De rechtbank zal voor het toegewezen bedrag tevens de schadevergoedingsmaatregel opleggen, nu de rechtbank het wenselijk acht dat de Staat schadevergoeding aan het slachtoffer bevordert, vermeerderd met de wettelijke rente vanaf 19 oktober 2018 tot aan de dag der algehele voldoening.
Aangezien aan verdachte meer verplichtingen tot vergoeding van dezelfde schade worden opgelegd, zal de rechtbank bepalen dat als verdachte heeft voldaan aan zijn verplichting tot betaling aan de Staat daarmee zijn verplichting tot betaling aan de benadeelde partij komt te vervallen en andersom, indien verdachte heeft voldaan aan zijn verplichting tot betaling aan de benadeelde partij, daarmee zijn verplichting tot betaling aan de Staat komt te vervallen.
Toepasselijke wetsartikelen.
De beslissing is gegrond op de artikelen 36f, 37, 45 en 287 van het Wetboek van Strafrecht.
DE UITSPRAAK
De rechtbank:
-
verklaart het primair ten laste gelegde bewezen zoals hiervoor is omschreven;
-
verklaart niet bewezen hetgeen verdachte meer of anders is ten laste gelegd dan hiervoor bewezen is verklaard en spreekt hem daarvan vrij.
Het bewezen verklaarde levert op het misdrijf:
(t.a.v. primair)poging tot doodslag
-
verklaart verdachte hiervoor niet strafbaar en ontslaat hem van alle rechtsvervolging;
-
legt op de volgende maatregelen:
(t.a.v. primair)Maatregel van schadevergoeding van € 28.008,21 subsidiair 175 dagen hechtenis;
Legt derhalve aan verdachte op de verplichting tot betaling aan de Staat ten behoeve van het slachtoffer [slachtoffer] van een bedrag van € 28.008,21 (zegge: achtentwintigduizend en acht euro en eenentwintig eurocent), bij gebreke van betaling en verhaal te vervangen door 175 dagen hechtenis.
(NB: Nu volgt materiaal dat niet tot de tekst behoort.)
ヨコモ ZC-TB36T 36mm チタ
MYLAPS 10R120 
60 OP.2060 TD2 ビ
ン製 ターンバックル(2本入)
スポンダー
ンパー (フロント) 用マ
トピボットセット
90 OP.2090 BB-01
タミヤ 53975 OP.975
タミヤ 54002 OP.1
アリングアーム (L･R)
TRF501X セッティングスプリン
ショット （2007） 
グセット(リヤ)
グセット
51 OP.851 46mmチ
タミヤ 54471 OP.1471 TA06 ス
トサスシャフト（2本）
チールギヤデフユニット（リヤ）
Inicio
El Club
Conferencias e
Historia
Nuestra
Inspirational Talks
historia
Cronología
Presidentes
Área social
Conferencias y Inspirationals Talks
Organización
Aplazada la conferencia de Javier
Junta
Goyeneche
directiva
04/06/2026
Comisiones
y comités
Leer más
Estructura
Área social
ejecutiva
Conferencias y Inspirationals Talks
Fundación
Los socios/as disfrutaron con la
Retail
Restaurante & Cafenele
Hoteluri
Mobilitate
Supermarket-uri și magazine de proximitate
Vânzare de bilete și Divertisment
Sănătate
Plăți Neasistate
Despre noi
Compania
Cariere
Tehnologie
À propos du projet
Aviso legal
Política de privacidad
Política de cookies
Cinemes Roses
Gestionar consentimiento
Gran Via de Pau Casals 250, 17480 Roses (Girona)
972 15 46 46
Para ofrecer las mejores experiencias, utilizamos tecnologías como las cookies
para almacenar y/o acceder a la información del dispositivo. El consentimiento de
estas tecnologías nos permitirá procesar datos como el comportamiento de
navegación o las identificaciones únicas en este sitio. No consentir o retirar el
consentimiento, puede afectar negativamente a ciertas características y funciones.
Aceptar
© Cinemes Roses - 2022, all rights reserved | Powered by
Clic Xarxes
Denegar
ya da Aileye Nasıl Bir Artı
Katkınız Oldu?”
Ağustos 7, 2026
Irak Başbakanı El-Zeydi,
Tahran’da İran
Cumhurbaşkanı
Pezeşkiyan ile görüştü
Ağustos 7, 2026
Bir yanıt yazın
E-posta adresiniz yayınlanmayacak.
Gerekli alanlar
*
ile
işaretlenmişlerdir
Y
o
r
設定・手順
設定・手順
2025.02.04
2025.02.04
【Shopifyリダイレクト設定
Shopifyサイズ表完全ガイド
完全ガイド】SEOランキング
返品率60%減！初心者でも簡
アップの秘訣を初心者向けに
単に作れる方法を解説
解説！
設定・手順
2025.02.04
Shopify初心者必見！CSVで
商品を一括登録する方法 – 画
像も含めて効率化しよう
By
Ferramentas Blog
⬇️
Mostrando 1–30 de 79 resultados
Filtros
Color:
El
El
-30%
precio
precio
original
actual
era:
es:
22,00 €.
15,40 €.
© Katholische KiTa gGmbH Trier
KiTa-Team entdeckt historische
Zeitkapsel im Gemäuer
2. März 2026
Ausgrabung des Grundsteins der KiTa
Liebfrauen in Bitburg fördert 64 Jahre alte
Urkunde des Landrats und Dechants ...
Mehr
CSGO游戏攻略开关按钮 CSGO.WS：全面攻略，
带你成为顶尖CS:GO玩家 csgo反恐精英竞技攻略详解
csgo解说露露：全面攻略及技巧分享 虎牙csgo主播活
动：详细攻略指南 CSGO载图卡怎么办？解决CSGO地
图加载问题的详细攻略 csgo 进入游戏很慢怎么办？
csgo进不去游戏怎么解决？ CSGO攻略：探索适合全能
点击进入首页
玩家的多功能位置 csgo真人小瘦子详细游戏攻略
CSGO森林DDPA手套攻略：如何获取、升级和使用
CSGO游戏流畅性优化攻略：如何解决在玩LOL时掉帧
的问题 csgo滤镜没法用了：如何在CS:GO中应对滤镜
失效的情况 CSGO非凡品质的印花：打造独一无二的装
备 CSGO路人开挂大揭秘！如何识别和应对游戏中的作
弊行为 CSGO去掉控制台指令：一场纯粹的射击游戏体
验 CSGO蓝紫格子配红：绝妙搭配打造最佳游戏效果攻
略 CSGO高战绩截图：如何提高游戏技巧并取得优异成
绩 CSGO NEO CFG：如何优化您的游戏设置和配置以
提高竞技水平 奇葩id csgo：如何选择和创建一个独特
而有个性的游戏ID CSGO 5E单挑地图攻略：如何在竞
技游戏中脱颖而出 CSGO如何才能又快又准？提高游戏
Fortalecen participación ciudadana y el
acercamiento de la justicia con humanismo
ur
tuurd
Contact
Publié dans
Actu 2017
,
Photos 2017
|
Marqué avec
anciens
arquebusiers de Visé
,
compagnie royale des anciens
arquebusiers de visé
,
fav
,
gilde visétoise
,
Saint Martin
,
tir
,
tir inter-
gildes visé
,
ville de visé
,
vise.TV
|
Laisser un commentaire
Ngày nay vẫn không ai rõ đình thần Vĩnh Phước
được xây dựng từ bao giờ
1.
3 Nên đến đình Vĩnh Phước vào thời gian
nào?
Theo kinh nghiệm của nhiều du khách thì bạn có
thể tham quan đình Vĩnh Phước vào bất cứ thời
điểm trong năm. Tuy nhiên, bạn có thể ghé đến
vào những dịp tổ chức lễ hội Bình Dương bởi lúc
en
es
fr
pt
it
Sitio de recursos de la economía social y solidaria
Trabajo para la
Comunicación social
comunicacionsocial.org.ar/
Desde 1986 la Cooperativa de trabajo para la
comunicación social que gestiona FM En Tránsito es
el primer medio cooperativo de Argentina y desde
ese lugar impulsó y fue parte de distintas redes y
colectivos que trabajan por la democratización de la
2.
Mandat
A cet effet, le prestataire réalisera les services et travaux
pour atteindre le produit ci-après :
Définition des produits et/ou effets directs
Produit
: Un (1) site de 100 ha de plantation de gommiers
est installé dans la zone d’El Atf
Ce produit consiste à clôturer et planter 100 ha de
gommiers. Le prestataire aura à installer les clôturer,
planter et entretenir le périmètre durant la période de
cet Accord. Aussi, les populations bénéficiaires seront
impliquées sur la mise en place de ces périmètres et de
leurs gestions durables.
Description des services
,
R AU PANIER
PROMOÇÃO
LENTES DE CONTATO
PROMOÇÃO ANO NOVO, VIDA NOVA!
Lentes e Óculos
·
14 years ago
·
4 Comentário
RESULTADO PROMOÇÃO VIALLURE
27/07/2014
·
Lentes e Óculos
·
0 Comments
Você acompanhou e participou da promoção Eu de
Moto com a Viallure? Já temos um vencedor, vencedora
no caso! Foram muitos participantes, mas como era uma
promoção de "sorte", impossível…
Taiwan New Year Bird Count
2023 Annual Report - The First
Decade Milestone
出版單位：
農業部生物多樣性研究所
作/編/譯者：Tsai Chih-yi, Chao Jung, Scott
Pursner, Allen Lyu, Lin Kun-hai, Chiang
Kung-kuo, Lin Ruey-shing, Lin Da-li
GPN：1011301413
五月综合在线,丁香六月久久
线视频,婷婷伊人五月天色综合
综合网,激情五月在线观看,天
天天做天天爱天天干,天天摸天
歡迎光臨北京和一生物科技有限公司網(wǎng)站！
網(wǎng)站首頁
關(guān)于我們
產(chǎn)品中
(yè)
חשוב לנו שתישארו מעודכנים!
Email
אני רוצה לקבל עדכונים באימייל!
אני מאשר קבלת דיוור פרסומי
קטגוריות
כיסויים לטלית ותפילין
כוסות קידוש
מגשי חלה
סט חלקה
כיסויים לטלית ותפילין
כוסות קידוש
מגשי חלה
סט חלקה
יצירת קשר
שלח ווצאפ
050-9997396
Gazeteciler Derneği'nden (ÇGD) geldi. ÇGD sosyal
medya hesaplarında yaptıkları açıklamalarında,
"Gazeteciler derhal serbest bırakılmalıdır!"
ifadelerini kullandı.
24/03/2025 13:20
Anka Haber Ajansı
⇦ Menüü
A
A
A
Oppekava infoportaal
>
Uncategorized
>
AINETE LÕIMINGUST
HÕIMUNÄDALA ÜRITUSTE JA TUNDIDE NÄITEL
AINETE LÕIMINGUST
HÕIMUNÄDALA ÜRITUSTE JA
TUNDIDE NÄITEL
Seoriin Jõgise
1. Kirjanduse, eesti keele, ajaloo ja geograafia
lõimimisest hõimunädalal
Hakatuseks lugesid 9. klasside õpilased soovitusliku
Voormeld bedrag bestaat uit € 23.508,21 materiële schade en € 4.500,- immateriële schade.
De toepassing van deze vervangende hechtenis heft de hiervoor genoemde betalingsverplichting niet op.
Het totale bedrag te vermeerderen met de wettelijke rente vanaf 19 oktober 2018 tot aan de dag der algehele voldoening.
Wijst de vordering van de benadeelde partij toe en veroordeelt verdachte mitsdien tot betaling aan de benadeelde partij [slachtoffer] van een bedrag van € 28.008,21 (zegge: achtentwintigduizend en acht euro en eenentwintig eurocent). Voormeld bedrag bestaat uit € 23.508,21 materiële schade en € 4.500,- immateriële schade.
Het totale toegewezen bedrag te vermeerderen met de wettelijke rente vanaf 19 oktober 2018 tot aan de dag der algehele voldoening.
Veroordeelt verdachte tevens in de kosten van de benadeelde partij, tot op heden begroot op nihil.
Veroordeelt verdachte verder in de ten behoeve van de tenuitvoerlegging nog te maken kosten.
Indien de verdachte heeft voldaan aan zijn verplichting tot betaling aan de Staat komt daarmee zijn verplichting tot betaling aan de benadeelde partij te vervallen en andersom, indien verdachte heeft voldaan aan zijn verplichting tot betaling aan de benadeelde partij, komt daarmee zijn verplichting tot betaling aan de Staat te vervallen.
Dit vonnis is gewezen door: mr. C.J. Sangers- de Jong, voorzitter, mr. R.J. Bokhorst en mr. W. Heijninck, leden, in tegenwoordigheid van mr. P. Susijn, griffier, en is uitgesproken op 30 april 2019.